Hegel’s Trinitarian Logic

Hegel’s Trinitarian Logic August 15, 2011

In his Hegels Trinitarian Claim: A Critical Reflection , Dale Schlitt lays out Hegel’s effort to derive Trinitarian theology conceptually, rather than from revelation and redemptive history. In part, this is an argument about the structure of logic.

For Hegel, the traiadic structure of the “inner Trinitarian God” or “inclusive Subject” was also the “structure of absolute Spirit, although not as yet its realization. The Subject needed an other to come to itself as Spirit. For Hegel, the final reconciliation of Subject and object, religiously speaking, of God and world, was to be attained by the mediation of both Subject and object in true philosophical thought, in the movement of absolute Spirit.”
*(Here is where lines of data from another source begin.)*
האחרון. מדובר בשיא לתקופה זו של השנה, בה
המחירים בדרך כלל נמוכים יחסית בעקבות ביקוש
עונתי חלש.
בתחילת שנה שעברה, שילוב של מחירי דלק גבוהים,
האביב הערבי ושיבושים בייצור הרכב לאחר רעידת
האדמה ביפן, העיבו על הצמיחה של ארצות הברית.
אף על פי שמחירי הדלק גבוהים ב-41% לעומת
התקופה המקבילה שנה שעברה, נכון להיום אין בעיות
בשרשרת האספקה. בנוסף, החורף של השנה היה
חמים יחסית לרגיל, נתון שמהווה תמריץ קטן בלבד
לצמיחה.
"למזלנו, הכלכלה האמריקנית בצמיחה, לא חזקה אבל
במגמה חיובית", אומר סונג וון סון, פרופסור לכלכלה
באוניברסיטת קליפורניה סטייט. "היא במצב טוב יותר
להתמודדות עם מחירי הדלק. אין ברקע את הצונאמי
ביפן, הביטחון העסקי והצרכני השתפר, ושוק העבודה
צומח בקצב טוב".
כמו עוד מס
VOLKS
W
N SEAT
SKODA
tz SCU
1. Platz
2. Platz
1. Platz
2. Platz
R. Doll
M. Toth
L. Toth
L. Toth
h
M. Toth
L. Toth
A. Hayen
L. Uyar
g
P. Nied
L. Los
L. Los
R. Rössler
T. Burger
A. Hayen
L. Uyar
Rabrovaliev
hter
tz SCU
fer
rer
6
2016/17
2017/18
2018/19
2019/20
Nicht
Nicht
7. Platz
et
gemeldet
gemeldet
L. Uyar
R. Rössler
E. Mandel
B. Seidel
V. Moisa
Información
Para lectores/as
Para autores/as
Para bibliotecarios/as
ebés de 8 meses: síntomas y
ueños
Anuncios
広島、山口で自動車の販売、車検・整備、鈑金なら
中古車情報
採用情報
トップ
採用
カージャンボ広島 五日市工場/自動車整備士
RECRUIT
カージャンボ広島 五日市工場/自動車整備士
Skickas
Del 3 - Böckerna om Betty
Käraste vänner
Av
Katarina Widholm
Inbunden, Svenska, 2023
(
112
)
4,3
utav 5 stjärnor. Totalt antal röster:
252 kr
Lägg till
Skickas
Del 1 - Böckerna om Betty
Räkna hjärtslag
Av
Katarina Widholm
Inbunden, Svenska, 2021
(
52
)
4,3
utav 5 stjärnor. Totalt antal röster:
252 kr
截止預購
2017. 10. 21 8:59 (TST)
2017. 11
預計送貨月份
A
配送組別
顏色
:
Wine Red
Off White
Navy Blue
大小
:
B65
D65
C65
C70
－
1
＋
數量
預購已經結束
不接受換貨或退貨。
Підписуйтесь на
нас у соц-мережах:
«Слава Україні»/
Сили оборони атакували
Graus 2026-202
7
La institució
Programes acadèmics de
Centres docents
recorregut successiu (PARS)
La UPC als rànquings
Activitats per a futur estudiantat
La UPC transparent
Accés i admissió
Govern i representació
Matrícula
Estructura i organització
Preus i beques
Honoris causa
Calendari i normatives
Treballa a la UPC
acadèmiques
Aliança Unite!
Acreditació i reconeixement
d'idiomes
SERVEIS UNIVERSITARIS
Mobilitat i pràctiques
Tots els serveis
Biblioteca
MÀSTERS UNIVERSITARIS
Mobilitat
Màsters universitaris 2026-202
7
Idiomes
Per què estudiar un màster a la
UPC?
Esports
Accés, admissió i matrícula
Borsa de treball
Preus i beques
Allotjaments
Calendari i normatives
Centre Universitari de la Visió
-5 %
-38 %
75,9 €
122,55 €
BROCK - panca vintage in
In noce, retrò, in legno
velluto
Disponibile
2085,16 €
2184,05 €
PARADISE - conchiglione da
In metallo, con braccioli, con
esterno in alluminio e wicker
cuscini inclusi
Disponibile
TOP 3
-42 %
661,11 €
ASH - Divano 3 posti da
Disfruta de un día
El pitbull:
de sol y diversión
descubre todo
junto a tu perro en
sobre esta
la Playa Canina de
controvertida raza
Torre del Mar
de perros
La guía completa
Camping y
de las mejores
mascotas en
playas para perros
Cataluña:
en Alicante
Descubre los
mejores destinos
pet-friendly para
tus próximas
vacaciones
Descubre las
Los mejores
This affects all areas of his philosophy. The Science of Right is “a study of logically reformulated Trinitarian divine subjectivity.” Since history is the self-realization of consciousness, of Geist , it has the same structure. Logic itself has this same structure: “each of the Concept’s non-temporal moments or thought determinations is the momentary whole or totality of the Concept. Inthe logic of being and of essence each moment is implicitly totality, because its other is contained within it in an as yet unposited manner.” Each moment “which develops into its other is the posited totality or whole ( das Ganze ) since each explicitly contains for Hegel the determination of its other within it. Each is concrete totality.” Logic is thus a “physically transposed” and “adequately formulated Trinitarian movement of divine” self-expression.